Tis' The Season to Be Jolly: Holiday Visitation And Your Divorce/Custody Case

Every year between late October and mid-November, people throughout the land start thinking about the holidays. The Thanskgiving turkey, and a little football. The lights, trees, and all the gifts Santa Clause will bring (or needs to buy at the store). For many people this is a magical time of year. For divorce and custody attorneys, it can be the start of an ugly season, filled with fighting, battles over what orders really mean, emergency motions (that usually aren't really emergencies), and a general lack of holiday cheer in the family law legal world.

In almost every custody case, or divorce with children, I have taken part in over the years, people are in need of holiday orders. As we all know, holidays, whether Christmas, Hannukah, or a child's birthday can be some of the most special days of the year. In any battle regarding custody or visitation, the primary issue being fought over is TIME WITH THE CHILDREN. The most sought after of all is holiday parenting time. In most instances, people are in need of a schedule delineating who will get what holiday in what year. In probably 5 instances over the years, I have seen people arrive at visitation agreements which simply state, "the parties agree that they have the abilities to work holidays out on their own, with no set schedule." That's 5 out of hundreds. I have seen a few cases in which the parties agree, "holidays will be spent with whichever party is exercising his or her regular parenting time." I have seen this language in about 4 cases. Most people need orders regarding the holidays. Most agreements, or orders handed down by a court, contain specific provisions. Despite such, problems somehow seem to arise.

After years as a practicing custody and divorce lawyer in Denver, I have arrived at the conclusion that the only way to head off holiday trouble at the pass, and to curtail the anger that wells in the hearts of litigants over the subject, is specificity. Most holiday "emergencies" arise because of either vague orders. There are times when a case is filed close enough to the holiday season that there has not yet been a chance to get before a judge.
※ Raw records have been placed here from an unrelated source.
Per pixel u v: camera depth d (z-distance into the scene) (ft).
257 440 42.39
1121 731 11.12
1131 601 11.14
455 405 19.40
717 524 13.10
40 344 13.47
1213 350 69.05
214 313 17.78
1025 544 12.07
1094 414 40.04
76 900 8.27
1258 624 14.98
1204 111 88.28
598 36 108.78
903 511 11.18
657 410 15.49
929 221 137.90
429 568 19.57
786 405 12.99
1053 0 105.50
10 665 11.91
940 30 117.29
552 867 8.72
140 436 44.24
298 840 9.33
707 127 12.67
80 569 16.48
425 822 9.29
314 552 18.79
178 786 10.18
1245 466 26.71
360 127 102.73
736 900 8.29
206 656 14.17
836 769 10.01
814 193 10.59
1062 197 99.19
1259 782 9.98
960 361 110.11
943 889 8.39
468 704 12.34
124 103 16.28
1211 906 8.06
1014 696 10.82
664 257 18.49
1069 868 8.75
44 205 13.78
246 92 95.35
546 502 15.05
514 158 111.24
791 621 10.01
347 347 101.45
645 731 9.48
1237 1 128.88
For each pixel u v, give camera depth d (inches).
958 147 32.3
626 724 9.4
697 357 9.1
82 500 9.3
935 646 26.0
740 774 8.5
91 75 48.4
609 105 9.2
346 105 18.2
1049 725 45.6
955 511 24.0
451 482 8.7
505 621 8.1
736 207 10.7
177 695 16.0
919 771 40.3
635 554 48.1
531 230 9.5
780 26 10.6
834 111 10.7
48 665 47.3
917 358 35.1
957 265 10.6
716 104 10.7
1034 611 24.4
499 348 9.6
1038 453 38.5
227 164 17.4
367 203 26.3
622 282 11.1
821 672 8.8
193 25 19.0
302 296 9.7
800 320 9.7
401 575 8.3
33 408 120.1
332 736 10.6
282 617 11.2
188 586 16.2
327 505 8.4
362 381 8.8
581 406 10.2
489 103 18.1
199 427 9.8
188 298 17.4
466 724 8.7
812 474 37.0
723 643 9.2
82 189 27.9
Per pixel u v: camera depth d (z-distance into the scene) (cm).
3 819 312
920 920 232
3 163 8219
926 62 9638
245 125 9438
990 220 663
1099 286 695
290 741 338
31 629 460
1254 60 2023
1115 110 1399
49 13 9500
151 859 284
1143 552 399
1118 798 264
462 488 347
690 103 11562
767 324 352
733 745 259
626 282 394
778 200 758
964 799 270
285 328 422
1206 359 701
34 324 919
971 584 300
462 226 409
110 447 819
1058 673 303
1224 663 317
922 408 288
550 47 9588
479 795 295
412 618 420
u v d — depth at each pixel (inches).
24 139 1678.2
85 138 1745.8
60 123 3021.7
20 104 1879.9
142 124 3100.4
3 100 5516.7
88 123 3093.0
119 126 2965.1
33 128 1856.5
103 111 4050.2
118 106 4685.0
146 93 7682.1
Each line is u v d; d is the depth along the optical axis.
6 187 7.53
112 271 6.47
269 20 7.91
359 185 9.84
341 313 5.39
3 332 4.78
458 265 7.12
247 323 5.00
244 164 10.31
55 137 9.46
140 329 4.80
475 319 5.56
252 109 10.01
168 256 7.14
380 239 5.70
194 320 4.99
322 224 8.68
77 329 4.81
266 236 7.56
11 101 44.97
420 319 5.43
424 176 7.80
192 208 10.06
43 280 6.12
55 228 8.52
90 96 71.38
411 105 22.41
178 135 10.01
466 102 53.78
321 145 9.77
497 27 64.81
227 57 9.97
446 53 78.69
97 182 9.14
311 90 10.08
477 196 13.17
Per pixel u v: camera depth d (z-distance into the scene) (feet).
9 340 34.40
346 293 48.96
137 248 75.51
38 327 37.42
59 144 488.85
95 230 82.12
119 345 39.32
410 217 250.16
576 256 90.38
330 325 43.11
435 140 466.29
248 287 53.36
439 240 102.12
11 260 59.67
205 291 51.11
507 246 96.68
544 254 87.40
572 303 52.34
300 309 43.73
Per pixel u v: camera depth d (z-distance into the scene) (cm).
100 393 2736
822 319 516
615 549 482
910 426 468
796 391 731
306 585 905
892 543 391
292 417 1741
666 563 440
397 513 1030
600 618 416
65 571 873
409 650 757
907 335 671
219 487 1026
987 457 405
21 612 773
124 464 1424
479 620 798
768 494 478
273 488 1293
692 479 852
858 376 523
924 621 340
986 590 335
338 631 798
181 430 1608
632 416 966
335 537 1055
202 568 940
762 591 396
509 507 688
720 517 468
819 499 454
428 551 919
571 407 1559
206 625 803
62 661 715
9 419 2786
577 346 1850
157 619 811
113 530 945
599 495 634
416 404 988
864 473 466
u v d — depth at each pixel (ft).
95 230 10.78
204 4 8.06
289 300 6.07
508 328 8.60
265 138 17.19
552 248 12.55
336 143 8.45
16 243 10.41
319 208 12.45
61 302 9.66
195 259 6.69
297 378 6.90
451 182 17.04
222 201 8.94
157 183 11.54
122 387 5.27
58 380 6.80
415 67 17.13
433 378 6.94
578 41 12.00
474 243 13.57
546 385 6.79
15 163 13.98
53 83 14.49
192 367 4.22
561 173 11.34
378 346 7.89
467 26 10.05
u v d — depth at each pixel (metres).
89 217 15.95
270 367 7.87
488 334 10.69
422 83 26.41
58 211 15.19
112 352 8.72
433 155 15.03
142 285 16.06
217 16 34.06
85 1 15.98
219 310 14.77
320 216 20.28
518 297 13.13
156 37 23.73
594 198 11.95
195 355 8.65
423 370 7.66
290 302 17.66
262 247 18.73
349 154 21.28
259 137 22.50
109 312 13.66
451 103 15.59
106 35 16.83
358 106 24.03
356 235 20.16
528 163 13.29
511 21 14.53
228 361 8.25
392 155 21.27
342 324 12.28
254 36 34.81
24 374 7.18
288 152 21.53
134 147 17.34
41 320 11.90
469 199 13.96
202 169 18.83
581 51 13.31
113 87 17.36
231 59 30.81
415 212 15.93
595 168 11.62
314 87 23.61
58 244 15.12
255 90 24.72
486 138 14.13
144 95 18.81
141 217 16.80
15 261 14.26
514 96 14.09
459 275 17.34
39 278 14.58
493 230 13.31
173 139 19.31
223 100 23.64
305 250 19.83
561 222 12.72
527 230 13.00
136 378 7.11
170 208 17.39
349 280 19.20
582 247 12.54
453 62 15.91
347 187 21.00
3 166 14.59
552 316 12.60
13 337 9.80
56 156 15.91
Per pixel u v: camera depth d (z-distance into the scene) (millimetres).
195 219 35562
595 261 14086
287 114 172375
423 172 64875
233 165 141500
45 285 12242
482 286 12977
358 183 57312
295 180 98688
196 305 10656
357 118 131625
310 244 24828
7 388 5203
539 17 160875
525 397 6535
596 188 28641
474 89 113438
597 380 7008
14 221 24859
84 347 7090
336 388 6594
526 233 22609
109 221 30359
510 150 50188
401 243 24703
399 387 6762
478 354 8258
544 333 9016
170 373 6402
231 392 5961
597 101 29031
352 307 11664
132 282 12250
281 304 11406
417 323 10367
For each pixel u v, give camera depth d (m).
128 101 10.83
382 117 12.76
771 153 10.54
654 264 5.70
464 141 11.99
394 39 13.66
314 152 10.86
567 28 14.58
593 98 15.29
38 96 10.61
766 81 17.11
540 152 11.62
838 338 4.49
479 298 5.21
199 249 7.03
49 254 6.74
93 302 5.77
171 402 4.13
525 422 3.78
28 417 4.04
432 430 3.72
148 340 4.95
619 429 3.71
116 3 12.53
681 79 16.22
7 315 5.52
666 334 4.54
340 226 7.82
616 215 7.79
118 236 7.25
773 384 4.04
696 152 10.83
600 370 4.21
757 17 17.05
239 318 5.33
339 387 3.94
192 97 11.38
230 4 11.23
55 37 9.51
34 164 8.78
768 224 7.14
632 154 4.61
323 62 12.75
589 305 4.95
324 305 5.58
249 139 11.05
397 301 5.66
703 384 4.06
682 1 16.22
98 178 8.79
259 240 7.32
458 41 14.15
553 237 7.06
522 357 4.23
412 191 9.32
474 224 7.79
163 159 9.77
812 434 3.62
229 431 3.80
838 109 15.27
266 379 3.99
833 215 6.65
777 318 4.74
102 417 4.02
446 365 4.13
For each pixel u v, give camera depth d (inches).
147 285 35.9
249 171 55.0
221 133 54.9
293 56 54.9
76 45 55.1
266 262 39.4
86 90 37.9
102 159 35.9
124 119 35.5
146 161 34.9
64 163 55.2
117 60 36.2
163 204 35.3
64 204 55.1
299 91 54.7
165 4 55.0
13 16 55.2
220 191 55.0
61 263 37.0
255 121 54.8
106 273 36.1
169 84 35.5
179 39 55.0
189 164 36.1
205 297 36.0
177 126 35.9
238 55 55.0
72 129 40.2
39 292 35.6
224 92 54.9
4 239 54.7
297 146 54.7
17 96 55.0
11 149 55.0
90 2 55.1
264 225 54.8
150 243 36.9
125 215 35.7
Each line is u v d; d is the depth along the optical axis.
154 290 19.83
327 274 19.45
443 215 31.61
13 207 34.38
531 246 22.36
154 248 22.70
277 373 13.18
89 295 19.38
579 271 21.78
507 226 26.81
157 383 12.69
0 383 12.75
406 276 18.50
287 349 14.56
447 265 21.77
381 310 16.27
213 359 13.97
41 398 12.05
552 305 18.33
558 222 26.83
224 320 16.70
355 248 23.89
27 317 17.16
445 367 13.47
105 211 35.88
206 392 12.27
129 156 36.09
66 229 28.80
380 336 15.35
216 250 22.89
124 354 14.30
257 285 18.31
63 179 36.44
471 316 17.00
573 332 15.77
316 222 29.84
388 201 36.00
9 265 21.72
In those instances, the key is for both sides to get an agreement worked out, knowing that the court will not hear the issue before the holiday season passes.

A cardinal rule to follow is making sure that language to the effect of, "holiday parenting time shall supersede regular and vacation time," gets into every visitation order. I have seen instances in which one party will believe he or she can take a vacation with the kids during the other parent's holiday, for instances the 4th of July. The language proposed above prevents that. In essence, if it is your holiday, you get that time, regardless of whether it falls during your regular visitation or the other parties. In the last couple of years, I have seen a few foolish attorneys suggest that there should be built in make-up time when a parent loses time due to the other taking his or her holiday. This can only lead to brain damage. The most user friendly way to look at this is from the perspective of the old addage, "what comes around goes around." You may lose a day due to your ex having Easter with the kids. Invariably, your ex will also lose time when you get a holiday. It balances out.

Holidays are generally rotated or alternated. If one parent gets Christmas in 2011, it stands to reason that the other will get it in 2012. With most holiday visitation schedules, the way things get balanced is to apportion holdiays on an even year/odd year basis. I have seen people try to map out the next 18 years, picking specific years. This generally leads to disaster. To truly keep things fair, it is wise for people to set a schedule such that the few most important holidays are balanced more or less equally in any given year.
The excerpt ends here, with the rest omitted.